Friday, March 25, 2011

Asiatic Faces of the Fifties

Automobile styling has become considerably internationalized in recent decades. In the 1930s, 40s, 50s and even the 1960s American, English, French, German and Italian cars tended to have a national "look" or flavor. (Yes, I can cite exceptions, but I hope you can see my point.)

Nowadays young people from automobile-building countries can attend design schools in the USA, England and the continent, receiving comparable training. That is, the outcome is approximately the same regardless of country of origin or country of school. If a car design turns up with a strong national character, that's because it was the stylist's intention. A case in point was the original version of the Audi TT sports car which was styled by an American, yet somehow evokes German racing cars of the late 1930s.

National character was apparent in Asiatic vehicles of the late 1950s. Since few were exported to America and Europe, readers might not be aware of that was going on at that time and place, hence this post.

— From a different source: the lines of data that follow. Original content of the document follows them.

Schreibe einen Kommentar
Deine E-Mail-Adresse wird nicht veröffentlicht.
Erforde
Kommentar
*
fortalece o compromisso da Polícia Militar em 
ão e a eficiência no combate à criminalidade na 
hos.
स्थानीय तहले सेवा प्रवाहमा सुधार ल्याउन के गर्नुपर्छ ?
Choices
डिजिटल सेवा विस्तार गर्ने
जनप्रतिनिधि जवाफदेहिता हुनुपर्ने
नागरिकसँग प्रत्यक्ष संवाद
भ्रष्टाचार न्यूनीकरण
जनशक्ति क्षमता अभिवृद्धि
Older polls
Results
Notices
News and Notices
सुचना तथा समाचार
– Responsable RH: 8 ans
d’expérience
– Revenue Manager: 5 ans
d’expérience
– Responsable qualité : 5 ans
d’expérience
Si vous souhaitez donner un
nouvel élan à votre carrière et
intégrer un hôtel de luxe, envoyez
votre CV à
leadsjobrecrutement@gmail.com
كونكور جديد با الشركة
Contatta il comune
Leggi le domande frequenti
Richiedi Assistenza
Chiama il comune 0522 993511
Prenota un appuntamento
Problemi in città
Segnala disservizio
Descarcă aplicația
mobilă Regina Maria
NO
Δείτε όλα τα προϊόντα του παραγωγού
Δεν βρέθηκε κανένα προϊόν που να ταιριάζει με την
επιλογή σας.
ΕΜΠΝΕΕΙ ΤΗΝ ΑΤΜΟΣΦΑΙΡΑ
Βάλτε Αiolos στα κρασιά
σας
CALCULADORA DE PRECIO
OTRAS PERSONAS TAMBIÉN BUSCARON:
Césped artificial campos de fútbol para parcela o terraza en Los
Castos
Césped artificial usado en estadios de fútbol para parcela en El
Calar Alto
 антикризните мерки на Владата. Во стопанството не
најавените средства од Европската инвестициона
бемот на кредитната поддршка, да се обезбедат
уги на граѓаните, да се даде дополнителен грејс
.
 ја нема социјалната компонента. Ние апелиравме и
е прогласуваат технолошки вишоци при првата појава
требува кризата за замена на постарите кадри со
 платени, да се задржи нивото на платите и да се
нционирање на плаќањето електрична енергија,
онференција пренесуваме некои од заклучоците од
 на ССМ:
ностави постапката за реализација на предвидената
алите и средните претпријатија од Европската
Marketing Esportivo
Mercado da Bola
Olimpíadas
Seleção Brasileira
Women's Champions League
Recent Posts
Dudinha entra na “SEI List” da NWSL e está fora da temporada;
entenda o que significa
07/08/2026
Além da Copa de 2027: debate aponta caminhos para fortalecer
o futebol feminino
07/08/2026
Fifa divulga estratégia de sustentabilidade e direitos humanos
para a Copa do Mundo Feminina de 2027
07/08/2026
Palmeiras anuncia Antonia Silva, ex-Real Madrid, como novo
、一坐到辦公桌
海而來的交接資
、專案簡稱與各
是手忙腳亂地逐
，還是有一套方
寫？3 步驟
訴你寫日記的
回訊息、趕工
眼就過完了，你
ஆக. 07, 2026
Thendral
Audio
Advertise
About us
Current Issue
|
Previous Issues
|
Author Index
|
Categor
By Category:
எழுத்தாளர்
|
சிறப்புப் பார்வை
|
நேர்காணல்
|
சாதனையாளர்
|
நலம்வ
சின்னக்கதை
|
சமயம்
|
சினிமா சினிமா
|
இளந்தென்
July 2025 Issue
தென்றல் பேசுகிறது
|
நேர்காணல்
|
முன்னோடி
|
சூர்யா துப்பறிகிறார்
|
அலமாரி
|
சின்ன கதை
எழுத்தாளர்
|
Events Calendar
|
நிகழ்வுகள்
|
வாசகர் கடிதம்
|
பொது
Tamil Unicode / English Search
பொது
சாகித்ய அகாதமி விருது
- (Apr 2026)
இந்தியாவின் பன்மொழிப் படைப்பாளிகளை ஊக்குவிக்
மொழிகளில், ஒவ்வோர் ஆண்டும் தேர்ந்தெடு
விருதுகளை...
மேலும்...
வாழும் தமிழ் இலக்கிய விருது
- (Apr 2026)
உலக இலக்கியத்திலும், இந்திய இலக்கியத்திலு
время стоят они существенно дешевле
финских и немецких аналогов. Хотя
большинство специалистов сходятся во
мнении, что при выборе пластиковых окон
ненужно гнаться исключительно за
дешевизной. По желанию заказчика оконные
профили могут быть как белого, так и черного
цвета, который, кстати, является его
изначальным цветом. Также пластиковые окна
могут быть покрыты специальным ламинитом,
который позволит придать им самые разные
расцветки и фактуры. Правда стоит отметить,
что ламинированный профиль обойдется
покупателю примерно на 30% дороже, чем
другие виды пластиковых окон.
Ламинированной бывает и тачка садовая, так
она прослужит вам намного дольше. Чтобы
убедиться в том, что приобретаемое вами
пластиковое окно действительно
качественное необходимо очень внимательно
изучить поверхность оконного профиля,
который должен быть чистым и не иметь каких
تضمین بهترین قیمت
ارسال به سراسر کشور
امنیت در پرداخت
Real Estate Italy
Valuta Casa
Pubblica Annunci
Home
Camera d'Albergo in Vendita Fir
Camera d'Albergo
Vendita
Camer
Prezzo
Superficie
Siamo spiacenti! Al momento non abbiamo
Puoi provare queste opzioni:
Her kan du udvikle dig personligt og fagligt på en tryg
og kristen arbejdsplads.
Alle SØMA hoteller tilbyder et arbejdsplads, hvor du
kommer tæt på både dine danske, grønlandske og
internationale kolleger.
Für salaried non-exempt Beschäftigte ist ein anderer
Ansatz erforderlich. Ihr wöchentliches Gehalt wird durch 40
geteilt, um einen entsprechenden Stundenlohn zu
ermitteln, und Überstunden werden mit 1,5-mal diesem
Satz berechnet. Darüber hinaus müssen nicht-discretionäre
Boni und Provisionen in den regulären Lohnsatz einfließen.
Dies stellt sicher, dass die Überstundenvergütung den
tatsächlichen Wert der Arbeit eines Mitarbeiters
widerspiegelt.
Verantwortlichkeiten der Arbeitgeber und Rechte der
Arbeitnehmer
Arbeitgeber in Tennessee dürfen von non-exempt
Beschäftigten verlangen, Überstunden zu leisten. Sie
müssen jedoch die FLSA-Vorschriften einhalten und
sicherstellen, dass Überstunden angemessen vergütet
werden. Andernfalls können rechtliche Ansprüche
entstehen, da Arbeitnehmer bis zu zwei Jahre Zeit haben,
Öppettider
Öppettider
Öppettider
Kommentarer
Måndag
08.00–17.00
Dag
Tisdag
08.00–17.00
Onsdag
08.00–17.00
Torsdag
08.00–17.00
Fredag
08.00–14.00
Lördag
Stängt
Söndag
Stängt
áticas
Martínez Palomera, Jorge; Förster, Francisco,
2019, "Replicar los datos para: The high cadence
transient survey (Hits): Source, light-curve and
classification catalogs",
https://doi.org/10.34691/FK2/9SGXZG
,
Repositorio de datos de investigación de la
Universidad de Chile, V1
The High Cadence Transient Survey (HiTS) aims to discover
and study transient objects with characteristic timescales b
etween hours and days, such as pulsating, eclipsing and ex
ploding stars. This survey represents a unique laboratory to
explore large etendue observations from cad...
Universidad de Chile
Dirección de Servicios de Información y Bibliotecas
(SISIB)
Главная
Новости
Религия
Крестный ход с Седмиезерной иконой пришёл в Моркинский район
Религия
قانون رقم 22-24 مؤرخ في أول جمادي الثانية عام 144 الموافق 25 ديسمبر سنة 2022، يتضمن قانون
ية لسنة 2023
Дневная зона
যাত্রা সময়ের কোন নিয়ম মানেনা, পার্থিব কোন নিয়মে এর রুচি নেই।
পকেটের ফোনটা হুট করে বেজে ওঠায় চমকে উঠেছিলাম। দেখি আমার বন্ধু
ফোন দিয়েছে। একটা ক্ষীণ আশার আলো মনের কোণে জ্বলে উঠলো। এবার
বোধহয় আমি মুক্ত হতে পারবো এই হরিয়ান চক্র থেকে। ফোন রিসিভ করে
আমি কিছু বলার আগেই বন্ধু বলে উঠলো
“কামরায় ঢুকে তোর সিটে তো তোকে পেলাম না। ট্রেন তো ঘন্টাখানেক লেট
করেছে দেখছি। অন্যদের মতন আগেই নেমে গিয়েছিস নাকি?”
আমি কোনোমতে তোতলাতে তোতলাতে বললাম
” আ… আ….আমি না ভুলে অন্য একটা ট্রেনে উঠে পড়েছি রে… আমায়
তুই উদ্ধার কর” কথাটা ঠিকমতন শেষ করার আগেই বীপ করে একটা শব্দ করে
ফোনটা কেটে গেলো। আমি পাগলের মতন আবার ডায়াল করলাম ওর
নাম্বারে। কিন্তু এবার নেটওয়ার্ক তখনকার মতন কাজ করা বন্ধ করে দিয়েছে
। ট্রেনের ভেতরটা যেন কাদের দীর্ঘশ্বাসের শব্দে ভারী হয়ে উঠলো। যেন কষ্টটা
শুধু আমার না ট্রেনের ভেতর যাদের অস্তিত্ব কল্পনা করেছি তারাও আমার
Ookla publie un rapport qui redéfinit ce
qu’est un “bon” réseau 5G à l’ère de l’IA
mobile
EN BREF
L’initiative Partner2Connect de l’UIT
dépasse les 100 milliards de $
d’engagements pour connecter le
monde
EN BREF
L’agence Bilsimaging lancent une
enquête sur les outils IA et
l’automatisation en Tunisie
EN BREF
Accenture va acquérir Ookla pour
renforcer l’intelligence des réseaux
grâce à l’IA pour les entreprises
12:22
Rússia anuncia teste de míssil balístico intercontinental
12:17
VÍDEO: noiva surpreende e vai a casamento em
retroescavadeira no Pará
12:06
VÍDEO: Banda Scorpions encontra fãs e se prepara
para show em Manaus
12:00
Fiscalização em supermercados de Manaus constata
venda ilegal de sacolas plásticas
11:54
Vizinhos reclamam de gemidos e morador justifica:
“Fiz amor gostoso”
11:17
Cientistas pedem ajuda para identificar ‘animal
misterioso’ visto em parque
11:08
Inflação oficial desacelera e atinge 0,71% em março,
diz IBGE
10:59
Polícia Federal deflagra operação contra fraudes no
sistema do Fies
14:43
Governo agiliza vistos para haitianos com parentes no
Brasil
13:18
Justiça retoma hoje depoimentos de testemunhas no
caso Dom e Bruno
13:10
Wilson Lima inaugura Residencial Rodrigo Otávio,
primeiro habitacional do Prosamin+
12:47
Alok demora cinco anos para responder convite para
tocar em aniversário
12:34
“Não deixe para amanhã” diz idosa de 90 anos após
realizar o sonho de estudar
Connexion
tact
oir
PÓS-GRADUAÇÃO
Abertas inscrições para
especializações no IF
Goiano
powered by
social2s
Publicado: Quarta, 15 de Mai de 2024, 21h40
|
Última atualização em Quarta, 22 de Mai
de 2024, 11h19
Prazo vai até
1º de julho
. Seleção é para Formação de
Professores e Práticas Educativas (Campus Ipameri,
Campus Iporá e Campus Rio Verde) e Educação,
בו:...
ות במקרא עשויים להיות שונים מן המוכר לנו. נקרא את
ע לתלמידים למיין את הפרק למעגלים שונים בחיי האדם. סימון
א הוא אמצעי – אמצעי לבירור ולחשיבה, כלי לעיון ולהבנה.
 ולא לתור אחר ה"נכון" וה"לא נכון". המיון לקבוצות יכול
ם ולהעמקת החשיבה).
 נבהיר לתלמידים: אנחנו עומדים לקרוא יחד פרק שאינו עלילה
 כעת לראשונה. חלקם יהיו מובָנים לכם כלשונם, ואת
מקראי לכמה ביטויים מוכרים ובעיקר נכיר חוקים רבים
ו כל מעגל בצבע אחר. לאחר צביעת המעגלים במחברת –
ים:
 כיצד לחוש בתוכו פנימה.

The Japanese automobile industry didn't begin taking off until the mid-1950s. Its cars were often derived from English models, and the designers were probably mostly home-grown. The result for a few years was cars with curiously fussy front ends. I say "curiously" because traditional Japanese architecture and painting tends to be rather spare and simple.

But -- who knows? -- I might well be totally wrong about all this. So give the pictures below a peek and decide for yourself.


Korean buses at Hongcheon, 1960
I found this image someplace on the web and was glad I did because it shows Korean buses as I remember them from my army days. Note that each one has a fussy grille that differs from the others. These grilles were probably cobbled together at the assembly point without the input of a trained designer.

Toyopet Crown
This is a Toyota from the mid-late 1950s. Whereas the grille design in general isn't greatly at odds with European or American styling practice of the time, its proportioning and execution are awkward and a tad fussy.

Toyopet Crown from the same era
The front end of this Toyota is tidier, but the design elements strike me as over-detailed for a car of its small size.

Nissan Prince Skyline ALSI-2 from around 1958
Another awkward design. Here we find round and rectangular elements that fight each other -- in particular, these round lights at the outer edges of the grille butting up against rectangular lights.


Anonymous said...

Those cars are so ugly they are cute.

mike shupp said...

Just my impression, perhaps, but those late 50's Japanese cars -- the Toyopets and Princes -- remind me a bunch of late 1950's American cars in the also-ran category, things like Nashs and Hudsons and Studebakers. Not that I have handy examples to point to, other than memory, of course.